### PROBLEM TO WORK ON
Your answer should be an exact copy of the listing.
__________________________________________________
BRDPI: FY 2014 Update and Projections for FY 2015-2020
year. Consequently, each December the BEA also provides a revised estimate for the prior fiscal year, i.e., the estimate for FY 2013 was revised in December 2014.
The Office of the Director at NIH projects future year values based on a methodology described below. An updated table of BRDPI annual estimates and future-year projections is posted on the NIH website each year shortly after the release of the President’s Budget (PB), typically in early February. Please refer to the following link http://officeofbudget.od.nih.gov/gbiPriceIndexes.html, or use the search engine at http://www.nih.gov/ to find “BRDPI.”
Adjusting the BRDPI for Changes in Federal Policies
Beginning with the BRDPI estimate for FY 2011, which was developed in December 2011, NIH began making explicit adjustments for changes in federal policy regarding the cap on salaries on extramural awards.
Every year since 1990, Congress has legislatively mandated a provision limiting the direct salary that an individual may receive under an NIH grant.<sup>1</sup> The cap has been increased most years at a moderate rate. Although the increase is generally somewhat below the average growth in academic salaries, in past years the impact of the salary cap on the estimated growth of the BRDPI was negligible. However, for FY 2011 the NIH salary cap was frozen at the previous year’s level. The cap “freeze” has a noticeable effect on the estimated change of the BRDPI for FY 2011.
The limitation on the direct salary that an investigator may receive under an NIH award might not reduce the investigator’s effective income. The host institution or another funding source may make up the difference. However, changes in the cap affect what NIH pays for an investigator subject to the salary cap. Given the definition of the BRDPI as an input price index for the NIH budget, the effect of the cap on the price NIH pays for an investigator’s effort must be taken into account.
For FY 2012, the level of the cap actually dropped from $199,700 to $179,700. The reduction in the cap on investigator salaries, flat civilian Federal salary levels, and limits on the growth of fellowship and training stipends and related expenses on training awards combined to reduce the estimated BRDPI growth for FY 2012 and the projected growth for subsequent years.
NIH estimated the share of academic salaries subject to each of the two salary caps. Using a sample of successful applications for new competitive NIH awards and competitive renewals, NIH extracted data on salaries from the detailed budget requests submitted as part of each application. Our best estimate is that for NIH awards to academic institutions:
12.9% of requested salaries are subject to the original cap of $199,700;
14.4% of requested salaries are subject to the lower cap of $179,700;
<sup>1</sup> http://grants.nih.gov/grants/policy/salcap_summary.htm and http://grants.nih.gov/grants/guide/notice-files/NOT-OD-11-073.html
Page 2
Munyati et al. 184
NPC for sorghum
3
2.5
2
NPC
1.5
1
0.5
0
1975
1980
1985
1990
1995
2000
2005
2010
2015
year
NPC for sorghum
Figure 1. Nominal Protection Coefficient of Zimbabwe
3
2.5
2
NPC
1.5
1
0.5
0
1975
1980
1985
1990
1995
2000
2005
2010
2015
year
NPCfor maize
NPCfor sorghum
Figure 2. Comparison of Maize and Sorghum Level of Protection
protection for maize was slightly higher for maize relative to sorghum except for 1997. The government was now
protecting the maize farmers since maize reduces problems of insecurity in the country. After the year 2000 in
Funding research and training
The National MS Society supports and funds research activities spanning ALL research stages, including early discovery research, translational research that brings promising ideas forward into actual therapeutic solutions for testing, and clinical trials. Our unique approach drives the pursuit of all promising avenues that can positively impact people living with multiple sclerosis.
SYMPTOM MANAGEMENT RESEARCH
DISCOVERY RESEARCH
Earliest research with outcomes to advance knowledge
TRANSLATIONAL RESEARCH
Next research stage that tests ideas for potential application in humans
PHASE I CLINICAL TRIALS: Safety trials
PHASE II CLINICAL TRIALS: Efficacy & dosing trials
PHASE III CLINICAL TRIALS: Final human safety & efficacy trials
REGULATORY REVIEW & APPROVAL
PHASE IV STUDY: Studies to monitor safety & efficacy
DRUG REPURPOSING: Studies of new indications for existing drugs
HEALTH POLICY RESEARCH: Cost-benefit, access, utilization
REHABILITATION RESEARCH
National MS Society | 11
__________________________________________________
### SOLUTION FOR THIS EXERCISE
BRDPI: FY 2014 Update and Projections for FY 2015-2020
year. Consequently, each December the BEA also provides a revised estimate for the prior fiscal year, i.e., the estimate for FY 2013 was revised in December 2014.
The Office of the Director at NIH projects future year values based on a methodology described below. An updated table of BRDPI annual estimates and future-year projections is posted on the NIH website each year shortly after the release of the President’s Budget (PB), typically in early February. Please refer to the following link http://officeofbudget.od.nih.gov/gbiPriceIndexes.html, or use the search engine at http://www.nih.gov/ to find “BRDPI.”
Adjusting the BRDPI for Changes in Federal Policies
Beginning with the BRDPI estimate for FY 2011, which was developed in December 2011, NIH began making explicit adjustments for changes in federal policy regarding the cap on salaries on extramural awards.
Every year since 1990, Congress has legislatively mandated a provision limiting the direct salary that an individual may receive under an NIH grant.<sup>1</sup> The cap has been increased most years at a moderate rate. Although the increase is generally somewhat below the average growth in academic salaries, in past years the impact of the salary cap on the estimated growth of the BRDPI was negligible. However, for FY 2011 the NIH salary cap was frozen at the previous year’s level. The cap “freeze” has a noticeable effect on the estimated change of the BRDPI for FY 2011.
The limitation on the direct salary that an investigator may receive under an NIH award might not reduce the investigator’s effective income. The host institution or another funding source may make up the difference. However, changes in the cap affect what NIH pays for an investigator subject to the salary cap. Given the definition of the BRDPI as an input price index for the NIH budget, the effect of the cap on the price NIH pays for an investigator’s effort must be taken into account.
For FY 2012, the level of the cap actually dropped from $199,700 to $179,700. The reduction in the cap on investigator salaries, flat civilian Federal salary levels, and limits on the growth of fellowship and training stipends and related expenses on training awards combined to reduce the estimated BRDPI growth for FY 2012 and the projected growth for subsequent years.
NIH estimated the share of academic salaries subject to each of the two salary caps. Using a sample of successful applications for new competitive NIH awards and competitive renewals, NIH extracted data on salaries from the detailed budget requests submitted as part of each application. Our best estimate is that for NIH awards to academic institutions:
12.9% of requested salaries are subject to the original cap of $199,700;
14.4% of requested salaries are subject to the lower cap of $179,700;
<sup>1</sup> http://grants.nih.gov/grants/policy/salcap_summary.htm and http://grants.nih.gov/grants/guide/notice-files/NOT-OD-11-073.html
Page 2
Munyati et al. 184
NPC for sorghum
3
2.5
2
NPC
1.5
1
0.5
0
1975
1980
1985
1990
1995
2000
2005
2010
2015
year
NPC for sorghum
Figure 1. Nominal Protection Coefficient of Zimbabwe
3
2.5
2
NPC
1.5
1
0.5
0
1975
1980
1985
1990
1995
2000
2005
2010
2015
year
NPCfor maize
NPCfor sorghum
Figure 2. Comparison of Maize and Sorghum Level of Protection
protection for maize was slightly higher for maize relative to sorghum except for 1997. The government was now
protecting the maize farmers since maize reduces problems of insecurity in the country. After the year 2000 in
Funding research and training
The National MS Society supports and funds research activities spanning ALL research stages, including early discovery research, translational research that brings promising ideas forward into actual therapeutic solutions for testing, and clinical trials. Our unique approach drives the pursuit of all promising avenues that can positively impact people living with multiple sclerosis.
SYMPTOM MANAGEMENT RESEARCH
DISCOVERY RESEARCH
Earliest research with outcomes to advance knowledge
TRANSLATIONAL RESEARCH
Next research stage that tests ideas for potential application in humans
PHASE I CLINICAL TRIALS: Safety trials
PHASE II CLINICAL TRIALS: Efficacy & dosing trials
PHASE III CLINICAL TRIALS: Final human safety & efficacy trials
REGULATORY REVIEW & APPROVAL
PHASE IV STUDY: Studies to monitor safety & efficacy
DRUG REPURPOSING: Studies of new indications for existing drugs
HEALTH POLICY RESEARCH: Cost-benefit, access, utilization
REHABILITATION RESEARCH
National MS Society | 11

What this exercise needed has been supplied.